**INSTRUCTION:** Only one stretch of the records below should be repeated. It starts with the line containing "نائطی) کو اعزازی ڈاکٹریٹ کی ڈگری تفویض" and goes on through the line containing "но в тени, чтобы не в", exactly as written.
### PROVIDED MATERIAL ###
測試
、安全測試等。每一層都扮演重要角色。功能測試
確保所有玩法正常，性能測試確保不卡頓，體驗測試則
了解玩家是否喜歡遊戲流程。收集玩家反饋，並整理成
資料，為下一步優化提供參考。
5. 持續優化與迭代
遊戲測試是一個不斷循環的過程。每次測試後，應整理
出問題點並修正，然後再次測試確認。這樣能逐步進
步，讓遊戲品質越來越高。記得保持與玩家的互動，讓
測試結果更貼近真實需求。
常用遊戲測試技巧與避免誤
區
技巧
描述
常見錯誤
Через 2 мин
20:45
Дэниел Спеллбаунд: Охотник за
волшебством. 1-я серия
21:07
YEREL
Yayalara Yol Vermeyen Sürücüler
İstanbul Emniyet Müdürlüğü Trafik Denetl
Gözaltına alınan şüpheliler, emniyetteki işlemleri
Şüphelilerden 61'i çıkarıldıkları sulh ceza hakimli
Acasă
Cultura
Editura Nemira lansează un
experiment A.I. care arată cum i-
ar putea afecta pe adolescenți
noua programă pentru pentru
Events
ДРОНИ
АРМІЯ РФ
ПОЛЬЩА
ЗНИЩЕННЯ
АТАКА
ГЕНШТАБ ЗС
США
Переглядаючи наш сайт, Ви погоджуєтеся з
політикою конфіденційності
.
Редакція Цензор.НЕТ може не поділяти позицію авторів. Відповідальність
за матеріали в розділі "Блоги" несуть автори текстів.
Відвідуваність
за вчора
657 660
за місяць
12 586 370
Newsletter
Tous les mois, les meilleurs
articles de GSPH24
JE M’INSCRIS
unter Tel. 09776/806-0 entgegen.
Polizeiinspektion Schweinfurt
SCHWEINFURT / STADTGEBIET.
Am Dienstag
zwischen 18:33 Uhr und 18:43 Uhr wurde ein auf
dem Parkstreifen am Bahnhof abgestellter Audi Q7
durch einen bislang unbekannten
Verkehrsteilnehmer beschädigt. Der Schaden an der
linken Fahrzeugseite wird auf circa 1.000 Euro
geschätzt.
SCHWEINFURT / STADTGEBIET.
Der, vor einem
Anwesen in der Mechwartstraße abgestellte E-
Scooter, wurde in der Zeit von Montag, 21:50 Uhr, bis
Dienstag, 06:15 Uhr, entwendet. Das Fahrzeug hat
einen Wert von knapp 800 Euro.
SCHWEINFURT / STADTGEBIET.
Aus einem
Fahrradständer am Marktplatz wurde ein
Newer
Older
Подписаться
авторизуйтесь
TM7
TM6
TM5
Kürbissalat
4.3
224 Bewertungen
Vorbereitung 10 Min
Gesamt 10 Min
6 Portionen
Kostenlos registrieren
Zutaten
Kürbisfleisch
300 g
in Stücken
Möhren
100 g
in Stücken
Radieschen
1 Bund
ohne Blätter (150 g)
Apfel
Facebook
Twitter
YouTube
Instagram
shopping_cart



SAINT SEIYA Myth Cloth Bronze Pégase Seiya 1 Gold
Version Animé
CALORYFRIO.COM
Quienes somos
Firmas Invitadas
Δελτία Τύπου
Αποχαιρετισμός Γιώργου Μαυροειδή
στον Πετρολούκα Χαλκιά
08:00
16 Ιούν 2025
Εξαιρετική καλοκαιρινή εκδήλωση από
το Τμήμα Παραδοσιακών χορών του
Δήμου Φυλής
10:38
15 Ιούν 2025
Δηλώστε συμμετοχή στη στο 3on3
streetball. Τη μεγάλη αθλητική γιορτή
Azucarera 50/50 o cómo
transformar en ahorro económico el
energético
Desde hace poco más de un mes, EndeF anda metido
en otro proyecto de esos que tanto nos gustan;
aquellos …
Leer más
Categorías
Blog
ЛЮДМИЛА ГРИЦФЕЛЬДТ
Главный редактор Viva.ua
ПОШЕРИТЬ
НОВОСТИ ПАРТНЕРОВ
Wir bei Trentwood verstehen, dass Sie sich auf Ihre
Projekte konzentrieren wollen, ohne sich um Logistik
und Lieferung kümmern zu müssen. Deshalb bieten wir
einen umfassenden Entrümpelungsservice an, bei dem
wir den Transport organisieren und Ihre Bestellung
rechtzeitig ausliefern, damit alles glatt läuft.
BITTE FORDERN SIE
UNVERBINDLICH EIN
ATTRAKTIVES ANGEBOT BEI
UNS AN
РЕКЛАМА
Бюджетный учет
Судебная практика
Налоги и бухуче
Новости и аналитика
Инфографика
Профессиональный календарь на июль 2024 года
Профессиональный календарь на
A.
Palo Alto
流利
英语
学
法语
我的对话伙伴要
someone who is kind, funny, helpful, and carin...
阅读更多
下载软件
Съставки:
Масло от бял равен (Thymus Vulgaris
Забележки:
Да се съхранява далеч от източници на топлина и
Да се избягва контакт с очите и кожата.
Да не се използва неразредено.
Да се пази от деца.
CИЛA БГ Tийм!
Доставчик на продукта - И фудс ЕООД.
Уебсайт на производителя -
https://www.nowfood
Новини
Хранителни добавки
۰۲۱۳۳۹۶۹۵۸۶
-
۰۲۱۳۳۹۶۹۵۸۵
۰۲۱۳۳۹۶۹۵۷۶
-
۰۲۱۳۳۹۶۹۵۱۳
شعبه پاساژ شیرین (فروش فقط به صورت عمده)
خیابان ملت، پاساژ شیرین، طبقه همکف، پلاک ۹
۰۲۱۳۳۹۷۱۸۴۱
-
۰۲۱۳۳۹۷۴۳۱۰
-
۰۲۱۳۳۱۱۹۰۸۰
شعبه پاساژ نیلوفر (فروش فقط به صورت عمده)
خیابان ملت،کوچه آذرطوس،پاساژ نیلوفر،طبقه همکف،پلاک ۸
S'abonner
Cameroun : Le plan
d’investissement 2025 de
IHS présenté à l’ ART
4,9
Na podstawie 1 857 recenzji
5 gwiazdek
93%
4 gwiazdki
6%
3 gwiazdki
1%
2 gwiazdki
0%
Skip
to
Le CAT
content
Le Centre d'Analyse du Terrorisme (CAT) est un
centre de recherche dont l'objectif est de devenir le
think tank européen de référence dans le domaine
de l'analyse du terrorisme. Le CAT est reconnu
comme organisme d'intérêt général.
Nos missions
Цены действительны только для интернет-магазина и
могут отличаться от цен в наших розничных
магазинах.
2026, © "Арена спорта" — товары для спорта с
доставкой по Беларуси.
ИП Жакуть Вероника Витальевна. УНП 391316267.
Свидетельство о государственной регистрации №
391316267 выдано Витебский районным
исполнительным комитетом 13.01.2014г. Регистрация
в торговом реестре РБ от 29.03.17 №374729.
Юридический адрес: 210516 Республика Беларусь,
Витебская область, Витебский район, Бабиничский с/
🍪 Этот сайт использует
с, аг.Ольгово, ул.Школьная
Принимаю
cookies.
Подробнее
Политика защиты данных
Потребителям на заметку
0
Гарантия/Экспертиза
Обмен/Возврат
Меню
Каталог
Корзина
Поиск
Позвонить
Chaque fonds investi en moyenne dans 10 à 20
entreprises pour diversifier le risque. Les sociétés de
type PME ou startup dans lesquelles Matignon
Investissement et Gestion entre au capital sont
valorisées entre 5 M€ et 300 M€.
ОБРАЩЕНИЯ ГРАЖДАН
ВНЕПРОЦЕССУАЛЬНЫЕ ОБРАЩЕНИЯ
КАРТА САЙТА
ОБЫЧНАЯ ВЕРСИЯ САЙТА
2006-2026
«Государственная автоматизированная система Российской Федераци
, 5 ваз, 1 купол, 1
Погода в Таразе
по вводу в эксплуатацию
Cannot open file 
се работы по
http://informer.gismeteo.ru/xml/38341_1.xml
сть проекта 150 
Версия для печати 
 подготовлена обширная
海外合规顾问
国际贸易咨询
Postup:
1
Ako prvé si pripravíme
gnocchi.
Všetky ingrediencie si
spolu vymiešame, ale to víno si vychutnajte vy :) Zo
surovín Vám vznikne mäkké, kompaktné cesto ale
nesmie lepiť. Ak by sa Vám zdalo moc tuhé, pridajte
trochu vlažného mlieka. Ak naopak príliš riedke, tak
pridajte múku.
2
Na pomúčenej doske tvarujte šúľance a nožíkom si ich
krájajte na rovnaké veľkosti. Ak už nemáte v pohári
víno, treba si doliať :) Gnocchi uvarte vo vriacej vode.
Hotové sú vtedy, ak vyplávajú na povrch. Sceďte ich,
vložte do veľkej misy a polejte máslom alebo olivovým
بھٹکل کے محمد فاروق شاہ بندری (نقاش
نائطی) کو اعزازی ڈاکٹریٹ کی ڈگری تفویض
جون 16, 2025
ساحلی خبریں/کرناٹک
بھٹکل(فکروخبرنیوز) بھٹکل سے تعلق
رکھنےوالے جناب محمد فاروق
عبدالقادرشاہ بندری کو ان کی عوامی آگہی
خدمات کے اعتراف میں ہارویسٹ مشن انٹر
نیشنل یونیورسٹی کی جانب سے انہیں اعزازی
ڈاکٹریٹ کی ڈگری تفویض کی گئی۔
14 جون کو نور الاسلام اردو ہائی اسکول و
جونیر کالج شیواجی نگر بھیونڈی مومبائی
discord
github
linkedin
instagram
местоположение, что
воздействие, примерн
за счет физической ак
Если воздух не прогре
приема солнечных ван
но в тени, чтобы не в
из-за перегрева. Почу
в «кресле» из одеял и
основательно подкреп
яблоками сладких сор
###
**WRITTEN RESPONSE:**
نائطی) کو اعزازی ڈاکٹریٹ کی ڈگری تفویض
جون 16, 2025
ساحلی خبریں/کرناٹک
بھٹکل(فکروخبرنیوز) بھٹکل سے تعلق
رکھنےوالے جناب محمد فاروق
عبدالقادرشاہ بندری کو ان کی عوامی آگہی
خدمات کے اعتراف میں ہارویسٹ مشن انٹر
نیشنل یونیورسٹی کی جانب سے انہیں اعزازی
ڈاکٹریٹ کی ڈگری تفویض کی گئی۔
14 جون کو نور الاسلام اردو ہائی اسکول و
جونیر کالج شیواجی نگر بھیونڈی مومبائی
discord
github
linkedin
instagram
местоположение, что
воздействие, примерн
за счет физической ак
Если воздух не прогре
приема солнечных ван
но в тени, чтобы не в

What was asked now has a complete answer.